Scant data exist as to the size of this market, but there is little doubt that business is booming. It's easy to see why: From the threat of WikiLeaks to their own ill-timed and ill-conceived proclamations, more than ever CEOs need help protecting their reputations and that of their businesses.
Maybe that 's why a Google search for "online-reputation management" returns 5.2 million results.
But there is a somewhat sinister underbelly to this prosperous business. It lurks where ethical communicators seek to inform; it openly tries to cover up previous online mishaps in an age where little is private anymore.
In short, it "cleans" up clients' online messes, while creating muck for the rest of us. For those who value ethical communications and marketing practices, it's not a pretty sight.
Allow me to explain.
There are many principled online-reputation-management firms. Rather than serving as suppression agents to keep clients' secrets safe from Google, the good ones provide rigorous education of the realities and challenges of reputation management in the digital age. They do so without sullying their own work or that of their peers.
Far too often, however, the good ones get shoved aside by those offering under-the-table tactics that mislead the public and the media. This is a disservice to their clients and the marketing-communications industry.
A recent series from The Times of London on the rising influence of this distant cousin of public relations revealed a slew of dubious practices that defy even the loosest of ethical standards. Among those is flooding online review sites with fake reviews on behalf of clients, as with the insidious fake product reviews of Reverb Communications that were exposed last year in a settlement with the Federal Trade Commission.
Despite being banned in the U.S., the practice is so prevalent, according to The Times, many hoteliers believe rival hotel staffers are being trained by some firms to pose as customers and bash competitors online while writing glowing reviews on behalf of their employers.
There is tremendous financial temptation for companies to solicit brand-cleansing work. Studies have shown that 90% of people searching the web click on the first three links they find. Having your firm listed within that coveted first page of Google -- and, more important, having that link go to something positive about your brand -- is undeniably valuable.
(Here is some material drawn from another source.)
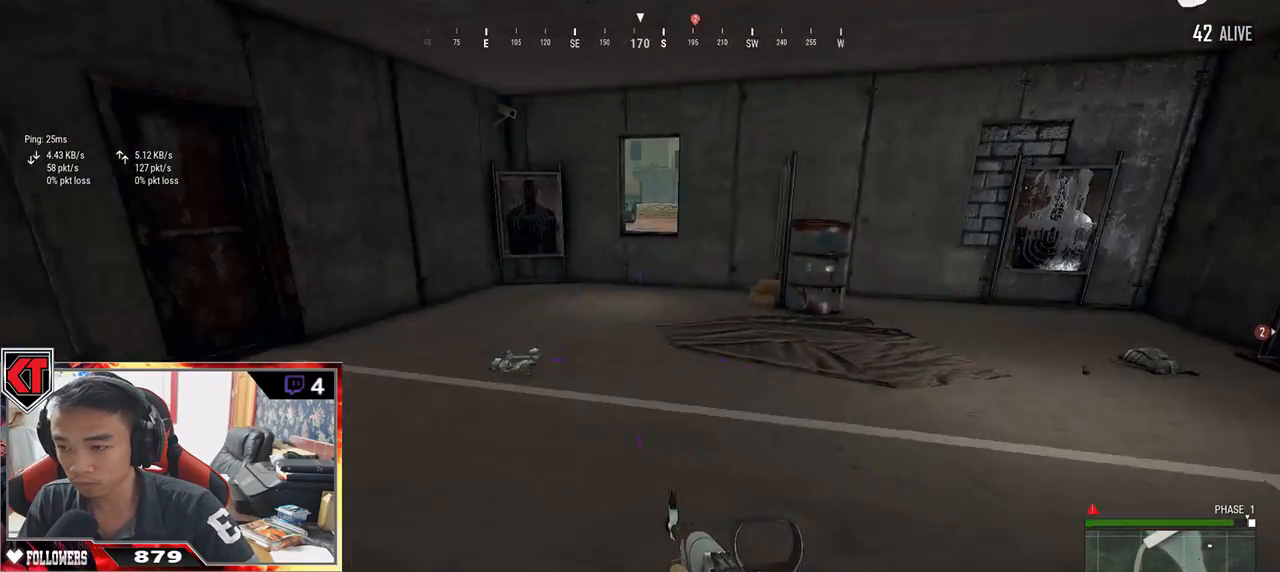
{"keys": ["tab", "w"], "mouse": [], "events": [[100, "a", "up"], [183, "d", "down"], [450, "tab", "down"], [483, "d", "up"]]}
But what value is that to marketers if the tactics used can get a client booted out of a favorable search ranking by Google's search regulators?
We shouldn't fool ourselves into thinking this issue is isolated to online review sites. Wikipedia editors have long had a love-hate relationship with PR. In 2007, Wikipedia founder Jimmy Wales threatened to ban PR agencies from contributing to the site because of concerns over firms conveniently rearranging client entries to make them more pleasant.
With the Reverb settlement still sharp in marketers' minds, and the fallout of the Facebook/Burson-Marsteller incident looming over the industry, PR risks further alienating the business community -- one that will spend upward of $8 billion on our services by 2013 -- if we do not push for online-reputation-management firms to bring their ethics in line with industry standards.
Opaque attempts at subverting negative search results, or covering up what has already been published and linked to on the never-erased internet, is a no-win proposition. It's like trying to dig a tunnel to China: It may get you somewhere, but ultimately, you end up right back where you started.
Moreover, these practices go against the spirit of direct and democratic conversations between businesses and their stakeholders, one of the better results achieved through the use of social media.
It's time for the online reputation management industry to clean up its own act before it can have any hope of credibly doing the same for businesses.